(Record extracts):
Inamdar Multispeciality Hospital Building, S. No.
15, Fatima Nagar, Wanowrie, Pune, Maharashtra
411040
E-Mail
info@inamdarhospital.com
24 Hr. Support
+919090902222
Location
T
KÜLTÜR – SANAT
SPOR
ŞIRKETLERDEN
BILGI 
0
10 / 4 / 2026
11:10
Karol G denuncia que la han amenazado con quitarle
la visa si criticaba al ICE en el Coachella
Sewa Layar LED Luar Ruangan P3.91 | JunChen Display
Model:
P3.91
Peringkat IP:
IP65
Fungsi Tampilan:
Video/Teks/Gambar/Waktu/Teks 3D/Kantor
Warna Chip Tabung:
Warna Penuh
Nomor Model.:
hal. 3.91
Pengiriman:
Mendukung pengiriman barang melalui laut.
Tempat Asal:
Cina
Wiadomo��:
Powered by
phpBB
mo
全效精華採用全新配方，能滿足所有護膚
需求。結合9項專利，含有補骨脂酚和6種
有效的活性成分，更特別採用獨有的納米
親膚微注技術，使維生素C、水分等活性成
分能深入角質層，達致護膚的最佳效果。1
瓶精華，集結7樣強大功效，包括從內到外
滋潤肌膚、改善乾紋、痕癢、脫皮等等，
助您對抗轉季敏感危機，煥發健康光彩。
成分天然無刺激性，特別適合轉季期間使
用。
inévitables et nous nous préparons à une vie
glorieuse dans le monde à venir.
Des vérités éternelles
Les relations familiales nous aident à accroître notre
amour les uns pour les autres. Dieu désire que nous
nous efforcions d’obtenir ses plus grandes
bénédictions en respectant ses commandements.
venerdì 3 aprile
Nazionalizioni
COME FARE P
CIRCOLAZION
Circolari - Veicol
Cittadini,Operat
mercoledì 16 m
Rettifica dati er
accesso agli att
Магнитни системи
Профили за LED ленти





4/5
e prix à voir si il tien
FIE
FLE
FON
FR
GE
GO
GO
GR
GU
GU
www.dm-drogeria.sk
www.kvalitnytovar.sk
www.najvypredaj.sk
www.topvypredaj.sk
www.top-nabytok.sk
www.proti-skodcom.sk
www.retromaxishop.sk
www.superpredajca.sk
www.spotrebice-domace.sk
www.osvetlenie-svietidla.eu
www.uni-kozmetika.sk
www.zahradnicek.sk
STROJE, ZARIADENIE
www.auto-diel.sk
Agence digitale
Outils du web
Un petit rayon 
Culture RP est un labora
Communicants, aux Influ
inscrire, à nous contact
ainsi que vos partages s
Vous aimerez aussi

(Task to carry out):
Please restate every line of the records exactly.

(Output):
Inamdar Multispeciality Hospital Building, S. No.
15, Fatima Nagar, Wanowrie, Pune, Maharashtra
411040
E-Mail
info@inamdarhospital.com
24 Hr. Support
+919090902222
Location
T
KÜLTÜR – SANAT
SPOR
ŞIRKETLERDEN
BILGI 
0
10 / 4 / 2026
11:10
Karol G denuncia que la han amenazado con quitarle
la visa si criticaba al ICE en el Coachella
Sewa Layar LED Luar Ruangan P3.91 | JunChen Display
Model:
P3.91
Peringkat IP:
IP65
Fungsi Tampilan:
Video/Teks/Gambar/Waktu/Teks 3D/Kantor
Warna Chip Tabung:
Warna Penuh
Nomor Model.:
hal. 3.91
Pengiriman:
Mendukung pengiriman barang melalui laut.
Tempat Asal:
Cina
Wiadomo��:
Powered by
phpBB
mo
全效精華採用全新配方，能滿足所有護膚
需求。結合9項專利，含有補骨脂酚和6種
有效的活性成分，更特別採用獨有的納米
親膚微注技術，使維生素C、水分等活性成
分能深入角質層，達致護膚的最佳效果。1
瓶精華，集結7樣強大功效，包括從內到外
滋潤肌膚、改善乾紋、痕癢、脫皮等等，
助您對抗轉季敏感危機，煥發健康光彩。
成分天然無刺激性，特別適合轉季期間使
用。
inévitables et nous nous préparons à une vie
glorieuse dans le monde à venir.
Des vérités éternelles
Les relations familiales nous aident à accroître notre
amour les uns pour les autres. Dieu désire que nous
nous efforcions d’obtenir ses plus grandes
bénédictions en respectant ses commandements.
venerdì 3 aprile
Nazionalizioni
COME FARE P
CIRCOLAZION
Circolari - Veicol
Cittadini,Operat
mercoledì 16 m
Rettifica dati er
accesso agli att
Магнитни системи
Профили за LED ленти





4/5
e prix à voir si il tien
FIE
FLE
FON
FR
GE
GO
GO
GR
GU
GU
www.dm-drogeria.sk
www.kvalitnytovar.sk
www.najvypredaj.sk
www.topvypredaj.sk
www.top-nabytok.sk
www.proti-skodcom.sk
www.retromaxishop.sk
www.superpredajca.sk
www.spotrebice-domace.sk
www.osvetlenie-svietidla.eu
www.uni-kozmetika.sk
www.zahradnicek.sk
STROJE, ZARIADENIE
www.auto-diel.sk
Agence digitale
Outils du web
Un petit rayon 
Culture RP est un labora
Communicants, aux Influ
inscrire, à nous contact
ainsi que vos partages s
Vous aimerez aussi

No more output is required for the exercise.